> _WHAT THE EXERCISE ASKS_
Transcribe the listing exactly as written. Leave the images out.

> _MATERIAL PROVIDED_
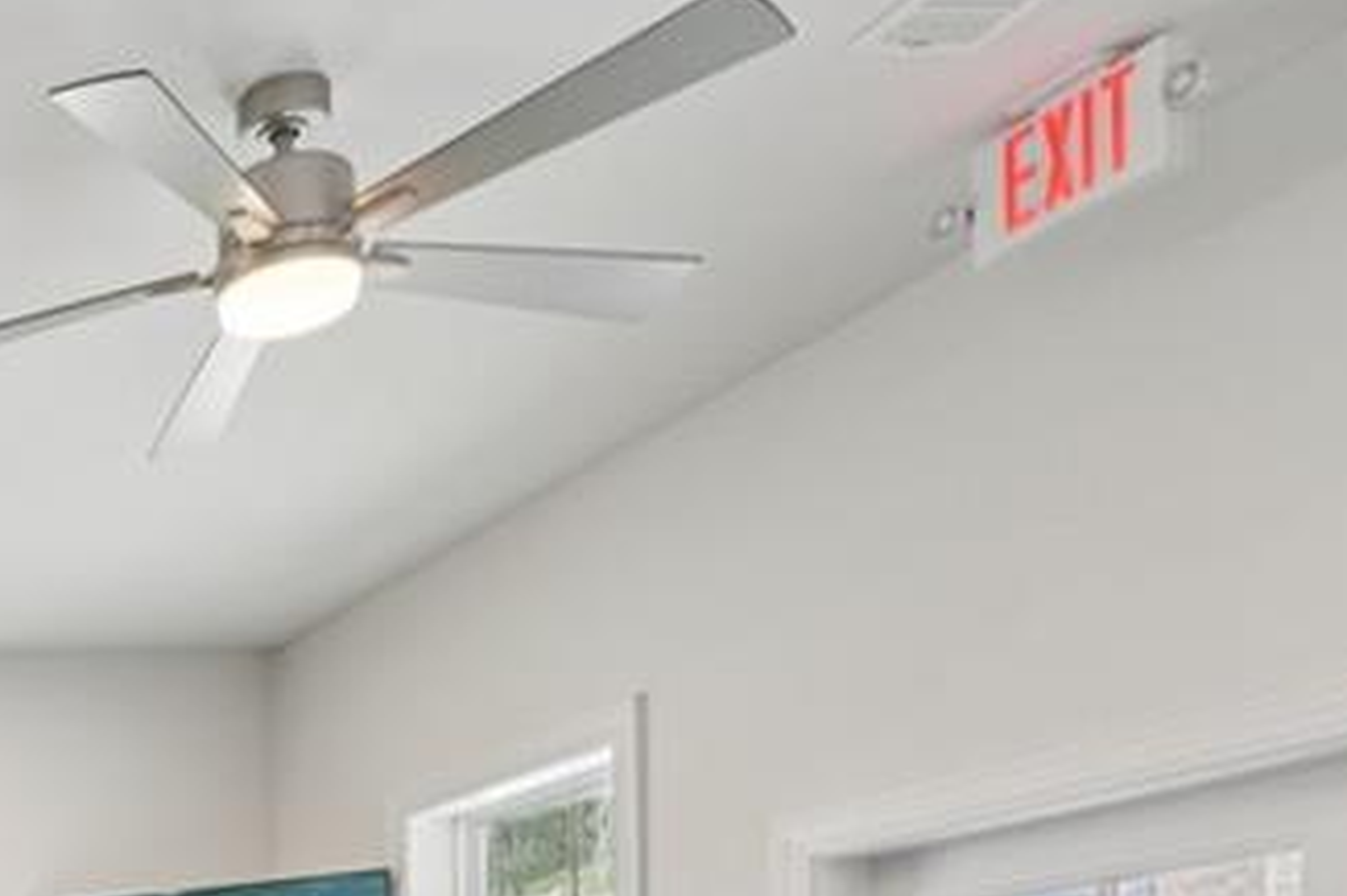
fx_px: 1645
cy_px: 1220
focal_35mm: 44
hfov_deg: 29.1
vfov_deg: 25.4
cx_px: -640
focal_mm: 14
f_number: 8
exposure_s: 1/15
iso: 320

> _SOLVED EXERCISE_
fx_px: 1645
cy_px: 1220
focal_35mm: 44
hfov_deg: 29.1
vfov_deg: 25.4
cx_px: -640
focal_mm: 14
f_number: 8
exposure_s: 1/15
iso: 320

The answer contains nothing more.